• Elenco attività:
[1] Riduci a un breve elenco puntato il paragrafo dell'articolo che comincia con "I due simpatici anziani", conservandone i fatti principali.
[2] Sostituisci "Madrid" con "Siviglia" nel passo dell'articolo che comincia con "La cultura e" e finisce con "maggioranza del territorio.", poi riporta il passo così modificato.

• Estratto del documento:
----

La cultura e la frattura che sfuggono ai media
È rimbalzata, sui giornali italiani, la notizia della “movida” a Madrid. Come sempre, prevale l’immagine stereotipata della Spagna paella & sangria. Si prende a modello un quartiere affollato di Barcellona o di Roma, e si proietta su tutto il Paese. Ma ci sono tante Spagne, così come ci sono tante Italie. Tante Europe lontane da Bruxelles. “Pasqua, dai picnic ai negozi: cosa si può fare” è un titolo rivolto a chi vive in città, in un appartamento, e quando si dirige a un parco urbano ben recintato dice – è convinto – di andare a rilassarsi in natura. La pandemia rende ogni giorno più evidente la frattura tra chi vive in un’area metropolitana e chi altrove, dove però l’altrove è la maggioranza del territorio.
I due simpatici anziani ritratti nella foto sono gli unici avventori di un bar in un pueblo di Castiglia. Li ho fotografati un paio di anni fa. Se non fosse per la bandiera, potrebbe essere il bar di un paese della Carnia o della Basilicata. Nessuna “movida” laggiù, mai esistita. Nessuna conoscenza del picnic, cioè del pasto all’aria aperta, perché laggiù all’aria aperta si sta già tutto il giorno, a potare le viti o sistemare muretti a secco. Lo shopping, boh. Mai pervenuta la corsetta. Mai pervenute molte delle parole che si affastellano nei giornali. Laggiù vivono i nostri nonni, soli e silenti.

----

• Dati registrati:
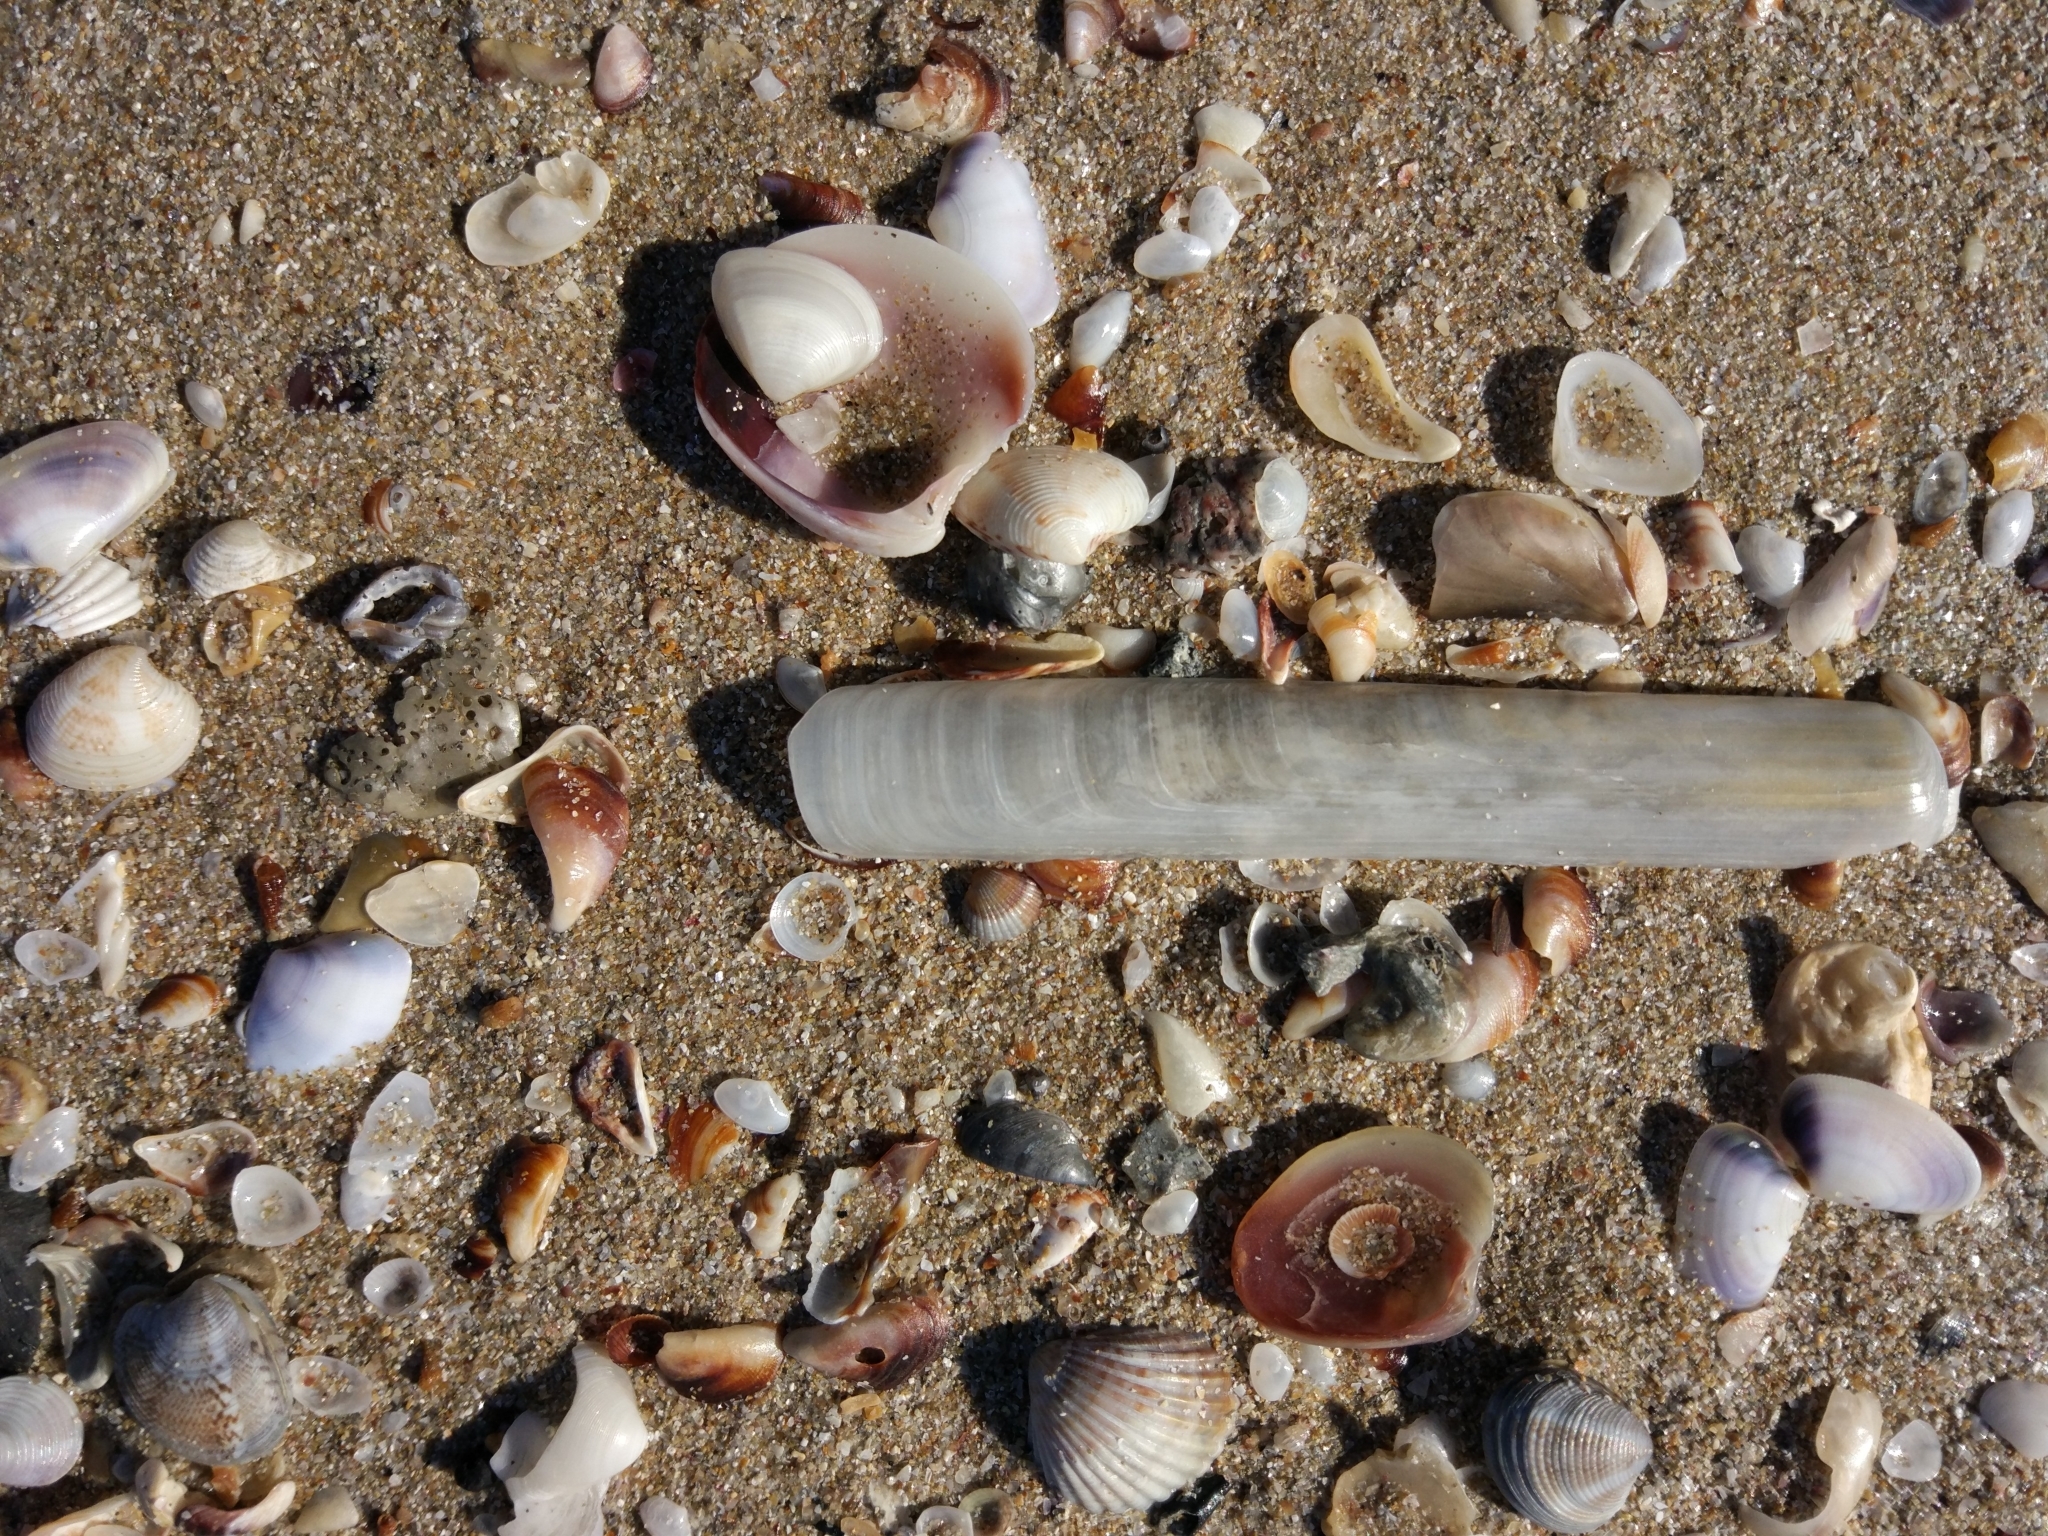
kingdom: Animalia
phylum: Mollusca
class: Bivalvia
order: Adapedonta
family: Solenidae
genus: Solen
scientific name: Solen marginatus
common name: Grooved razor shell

----

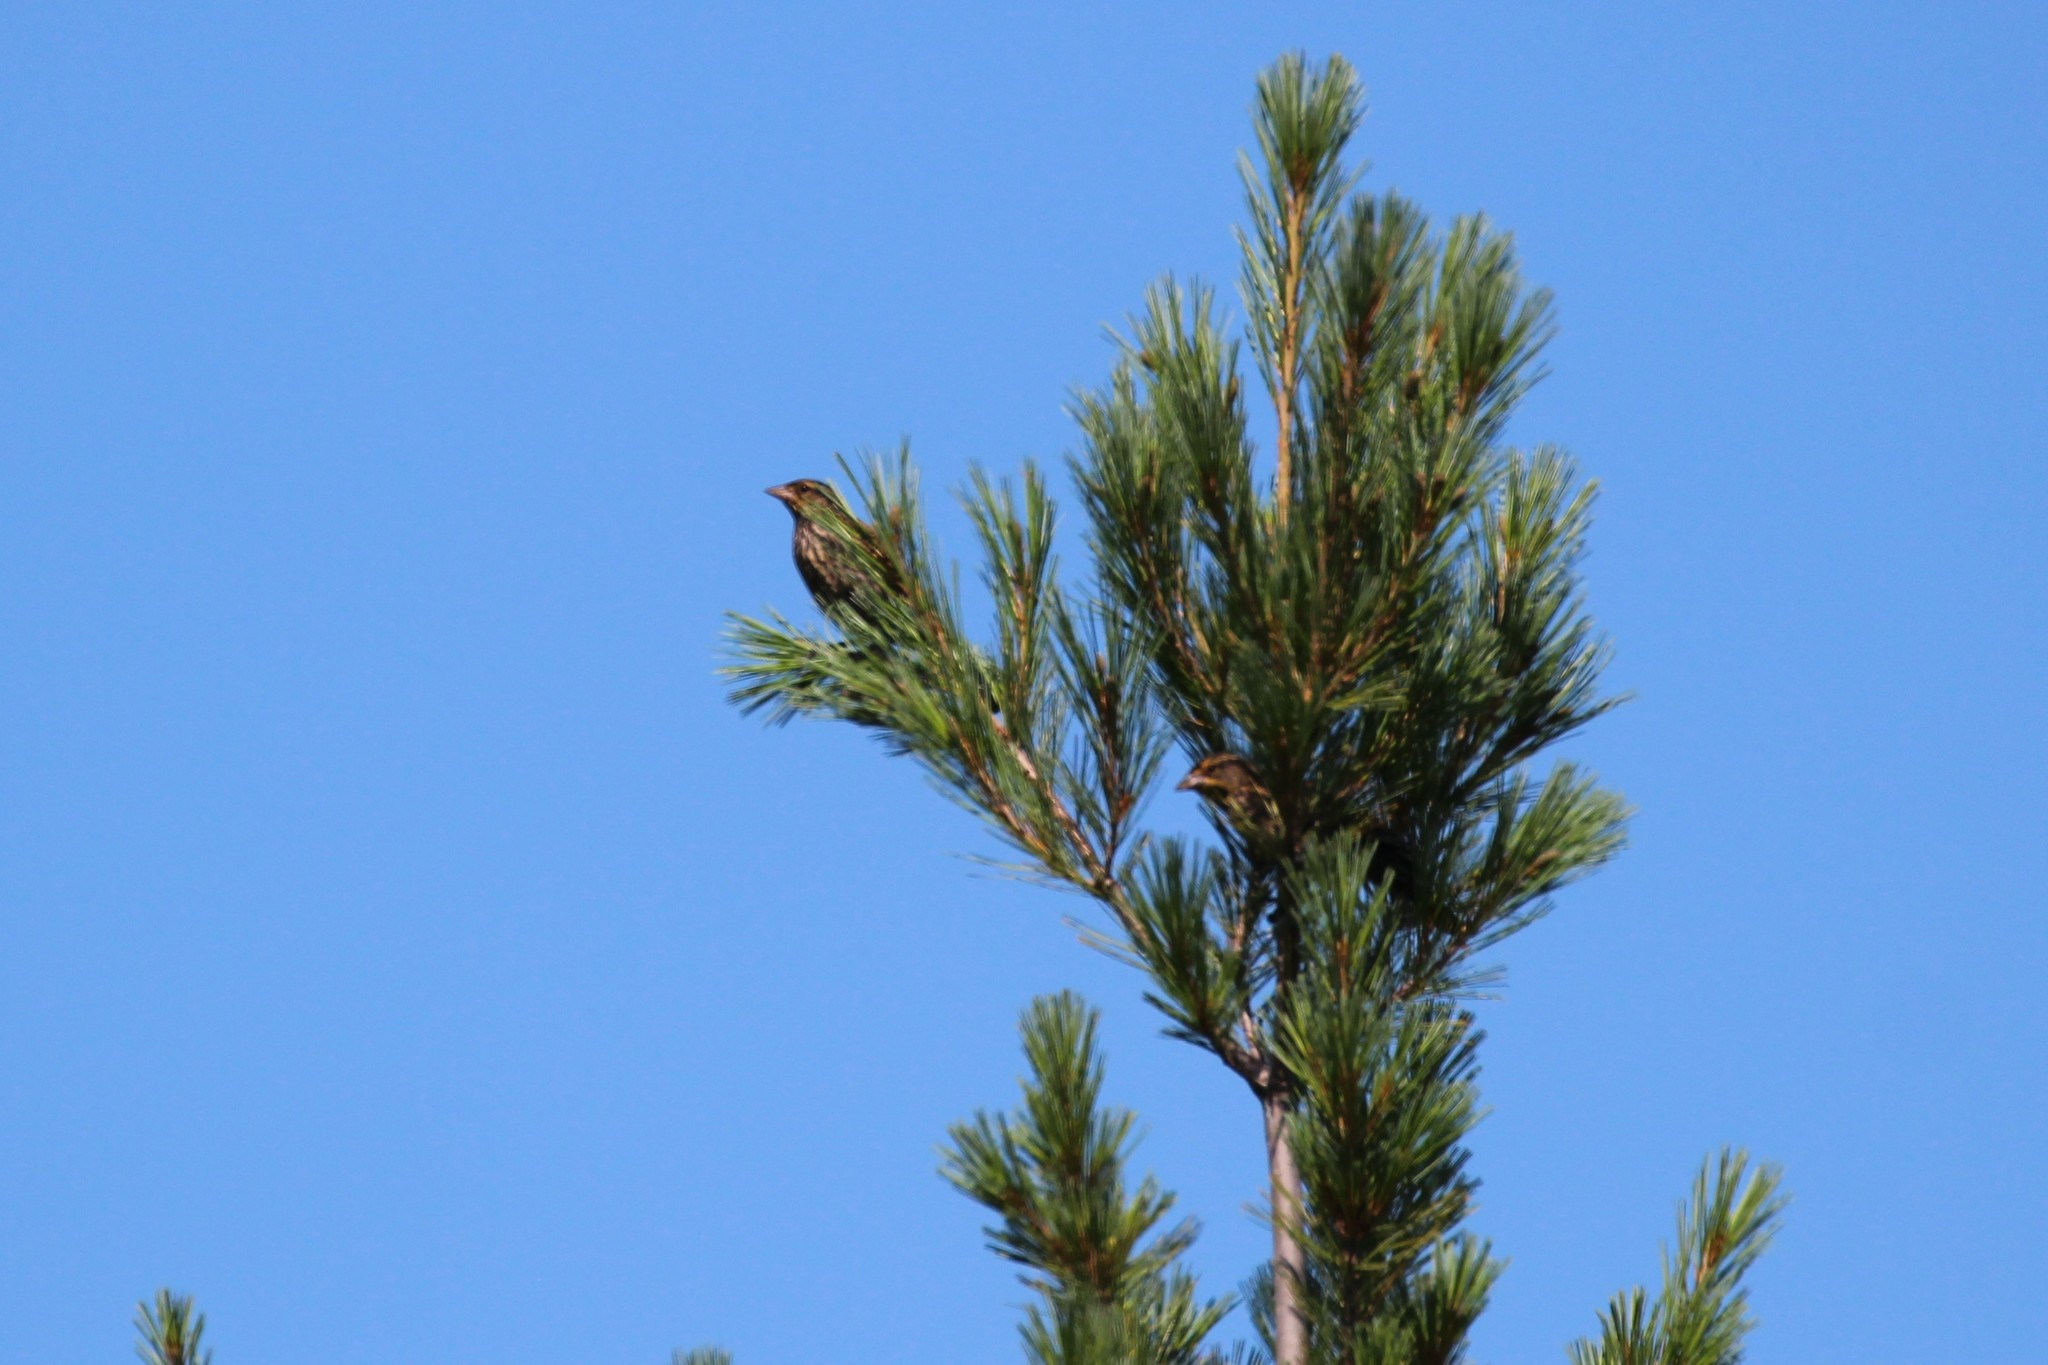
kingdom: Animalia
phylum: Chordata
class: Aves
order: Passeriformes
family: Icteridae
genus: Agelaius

----

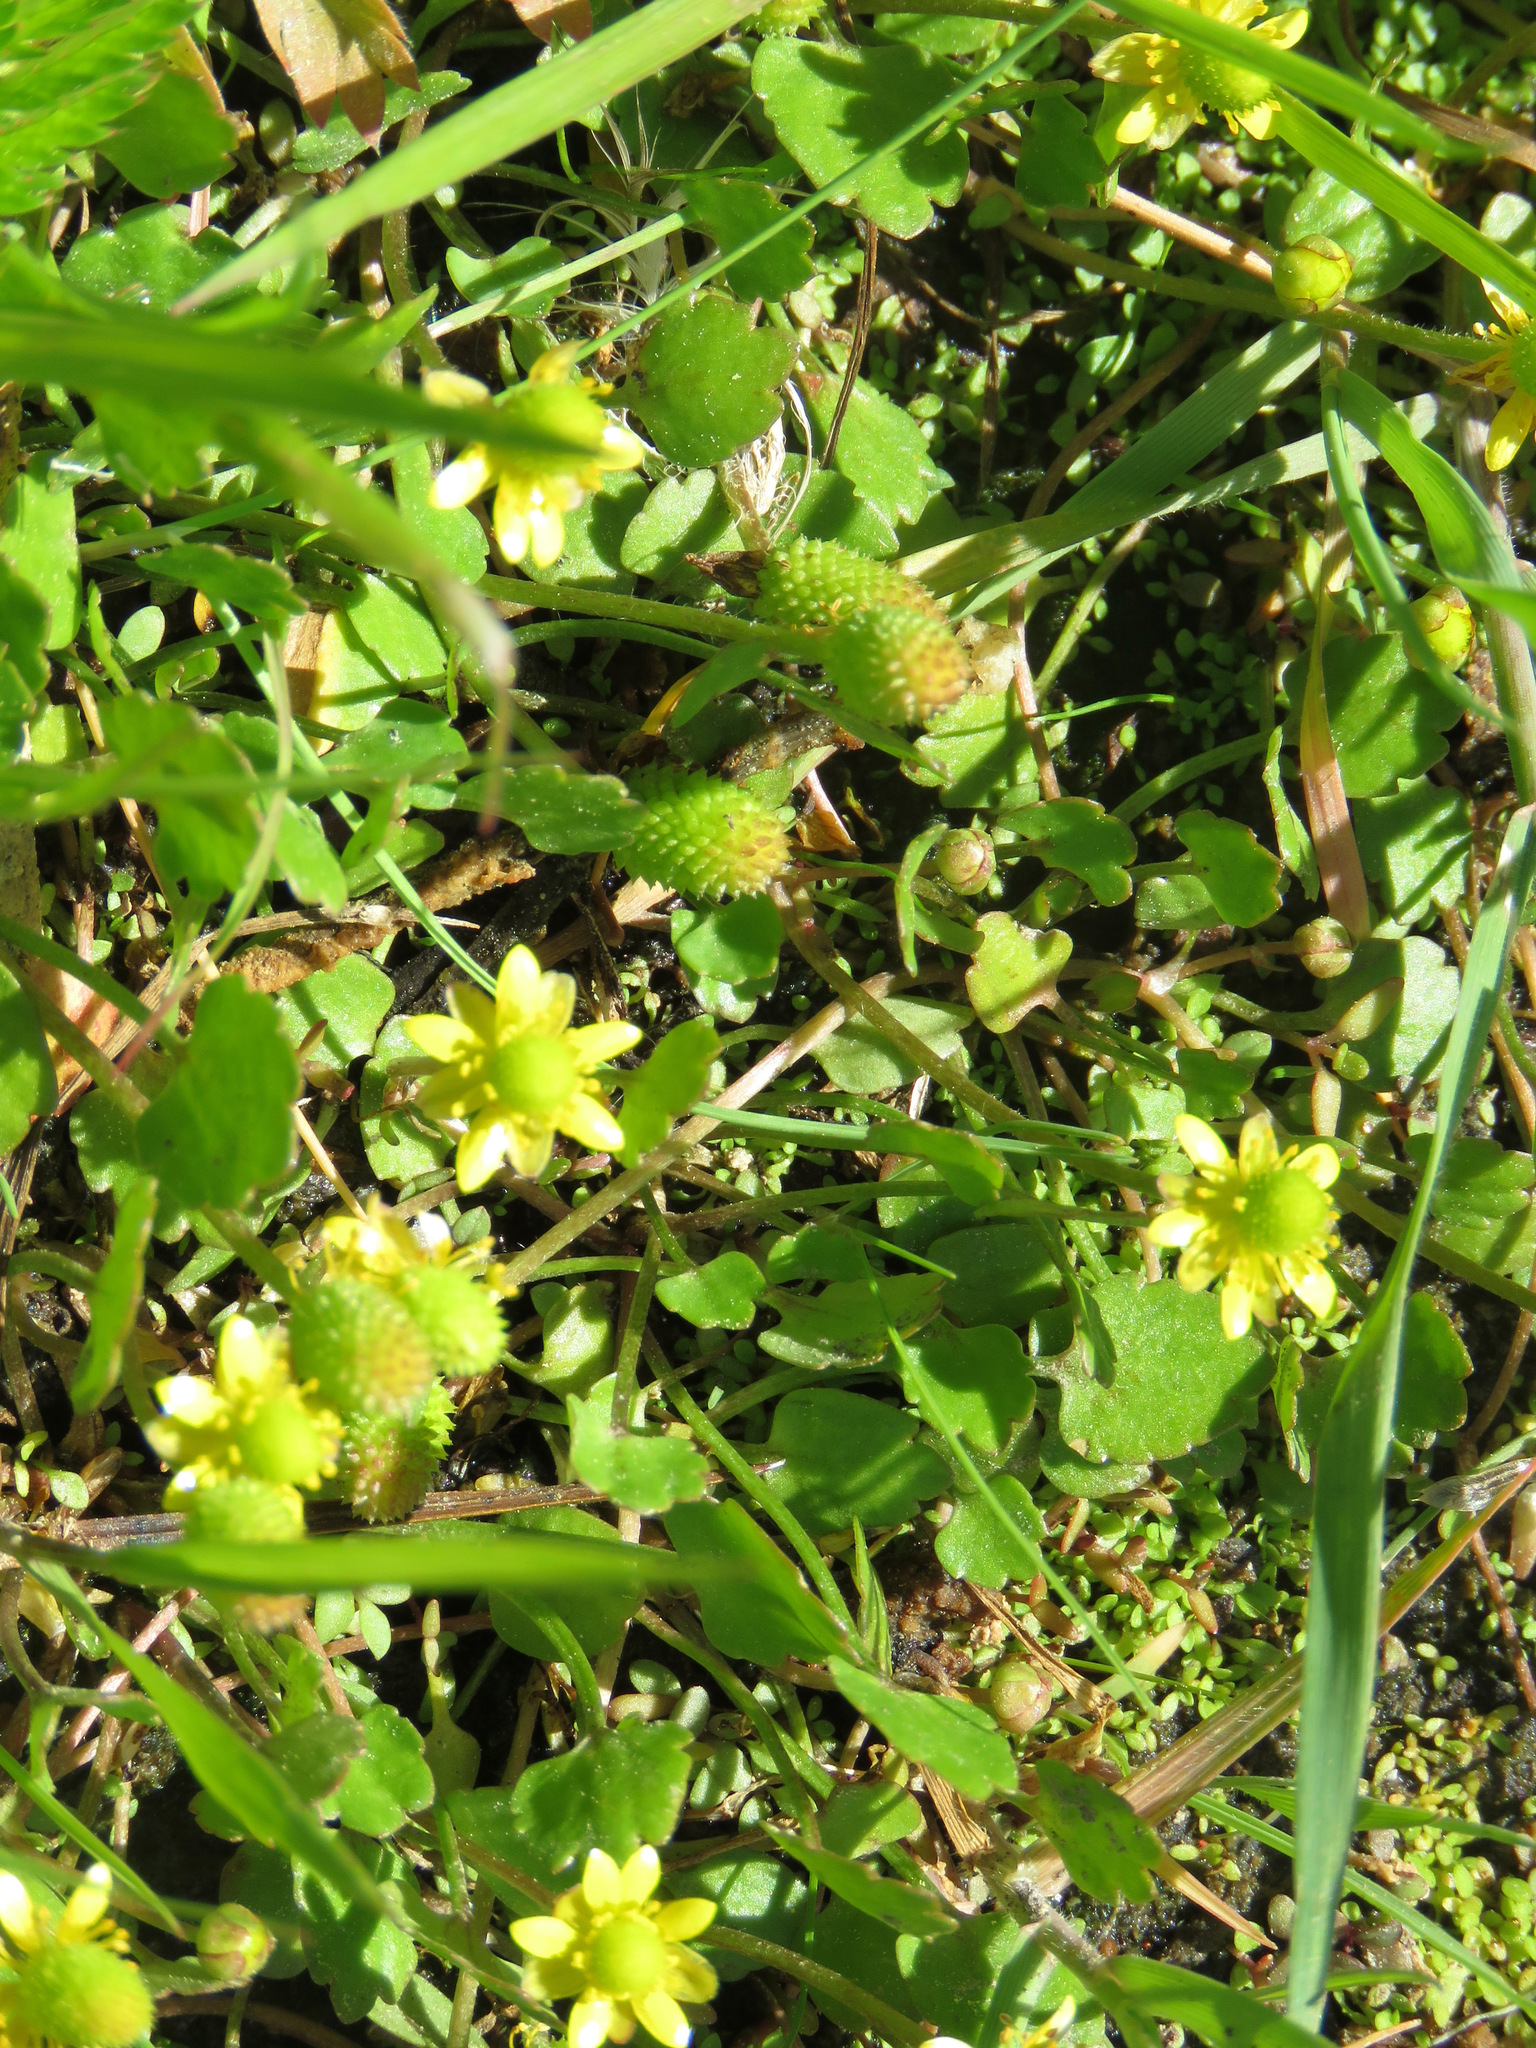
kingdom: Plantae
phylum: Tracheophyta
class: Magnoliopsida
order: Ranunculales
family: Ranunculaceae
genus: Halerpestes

----

• Risposte:
[1]
- Due simpatici anziani, fotografati un paio di anni fa, sono gli unici avventori di un bar in un pueblo di Castiglia.
- Senza la bandiera, potrebbe essere il bar di un paese della Carnia o della Basilicata.
- Lì la "movida" non è mai esistita.
- Il picnic è sconosciuto, perché all'aria aperta si sta già tutto il giorno, a potare le viti o sistemare muretti a secco.
- La corsetta e molte parole dei giornali non sono mai arrivate.
- Vi vivono i nostri nonni, soli e silenti.

[2]
La cultura e la frattura che sfuggono ai media
È rimbalzata, sui giornali italiani, la notizia della “movida” a Siviglia. Come sempre, prevale l’immagine stereotipata della Spagna paella & sangria. Si prende a modello un quartiere affollato di Barcellona o di Roma, e si proietta su tutto il Paese. Ma ci sono tante Spagne, così come ci sono tante Italie. Tante Europe lontane da Bruxelles. “Pasqua, dai picnic ai negozi: cosa si può fare” è un titolo rivolto a chi vive in città, in un appartamento, e quando si dirige a un parco urbano ben recintato dice – è convinto – di andare a rilassarsi in natura. La pandemia rende ogni giorno più evidente la frattura tra chi vive in un’area metropolitana e chi altrove, dove però l’altrove è la maggioranza del territorio.